PROVIDED TEXT →
# 2TB Hard Drive?



## Guphanti (Sep 18, 2019)

Is there any word what model 2TB hard drive is inside the TiVo Edge? For those of us with other TiVos looking to upgrade hard drives, at this point, the largest 2.5" PMR hard drive on the market that I'm aware of is 1TB.


----------



## JoeKustra (Dec 7, 2012)

Guphanti said:


> Is there any word what model 2TB hard drive is inside the TiVo Edge? For those of us with other TiVos looking to upgrade hard drives, at this point, the largest 2.5" PMR hard drive on the market that I'm aware of is 1TB.


So far no member has posted that they opened the box. Sure would love to see a picture.


----------



## BigJimOutlaw (Mar 21, 2004)

From the FCC filing, they're using Seagate ST2000VT000. It's SMR but video-rated. They're using the 500GB version in the same family for the OTA unit.

LIST OF TASKS →
1. Answer from the TiVo Edge hard drive thread:
(a) What is the largest 2.5" PMR hard drive the first poster knows of on the market?
(b) Which drive model does the FCC filing show inside the TiVo Edge?
(c) What capacity is the drive in the OTA unit?
2. Extend the TiVo Edge hard drive thread with another reply after its final post.
The lines that come next have nothing to do with the TiVo Edge hard drive thread.

AVAILABLE DATA →
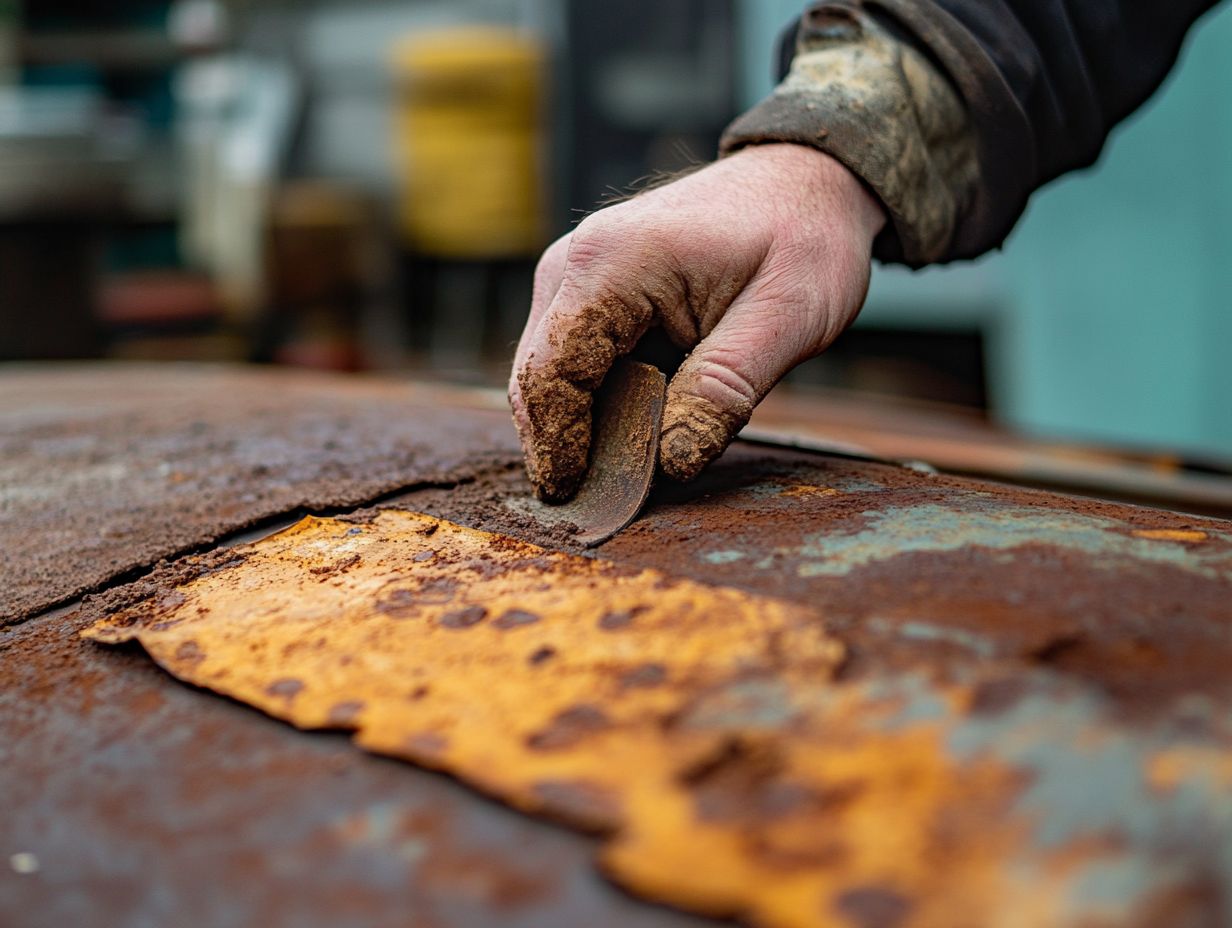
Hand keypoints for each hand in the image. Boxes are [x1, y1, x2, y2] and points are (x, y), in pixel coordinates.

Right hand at [509, 143, 884, 501]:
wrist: (805, 180)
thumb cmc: (802, 235)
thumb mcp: (786, 318)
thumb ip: (724, 390)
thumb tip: (670, 462)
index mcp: (613, 263)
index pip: (553, 373)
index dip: (560, 444)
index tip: (579, 497)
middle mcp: (575, 263)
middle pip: (536, 378)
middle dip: (561, 445)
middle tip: (601, 505)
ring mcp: (576, 275)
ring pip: (547, 375)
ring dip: (577, 428)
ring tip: (620, 477)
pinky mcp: (589, 291)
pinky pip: (572, 362)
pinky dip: (593, 405)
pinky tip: (629, 436)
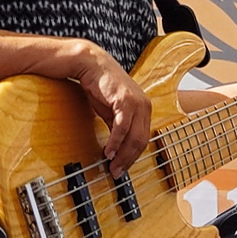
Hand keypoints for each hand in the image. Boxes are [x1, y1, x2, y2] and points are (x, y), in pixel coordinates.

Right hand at [70, 43, 151, 173]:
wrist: (91, 65)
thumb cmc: (101, 87)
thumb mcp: (112, 112)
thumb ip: (118, 127)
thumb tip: (118, 149)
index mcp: (144, 110)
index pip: (143, 139)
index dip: (133, 156)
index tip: (123, 167)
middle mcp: (145, 106)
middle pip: (141, 141)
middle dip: (129, 159)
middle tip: (117, 171)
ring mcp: (137, 103)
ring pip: (134, 137)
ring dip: (122, 154)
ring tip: (112, 165)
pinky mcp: (125, 101)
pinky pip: (122, 128)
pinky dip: (116, 142)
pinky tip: (108, 151)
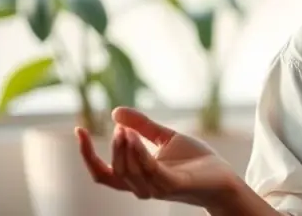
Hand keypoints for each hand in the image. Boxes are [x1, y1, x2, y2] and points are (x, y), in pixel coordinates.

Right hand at [76, 107, 239, 207]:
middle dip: (113, 147)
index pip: (101, 172)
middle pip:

OUTPUTS FOR THE TASKS →
1.
(a) 1TB
(b) Seagate ST2000VT000
(c) 500GB

2.
----------



## BobCamp1 (May 15, 2002)

BigJimOutlaw said:


> From the FCC filing, they're using Seagate ST2000VT000. It's SMR but video-rated. They're using the 500GB version in the same family for the OTA unit.


There's nothing special about video rated hard drives. Seagate claims their AFR is 0.55% with workloads of < 180 TB/year at 25 deg. C.

I've been poking around to see what 2 TB would replace the one in my Bolt if/when it dies, and have discovered that pretty much all new 2.5" drives are SMR.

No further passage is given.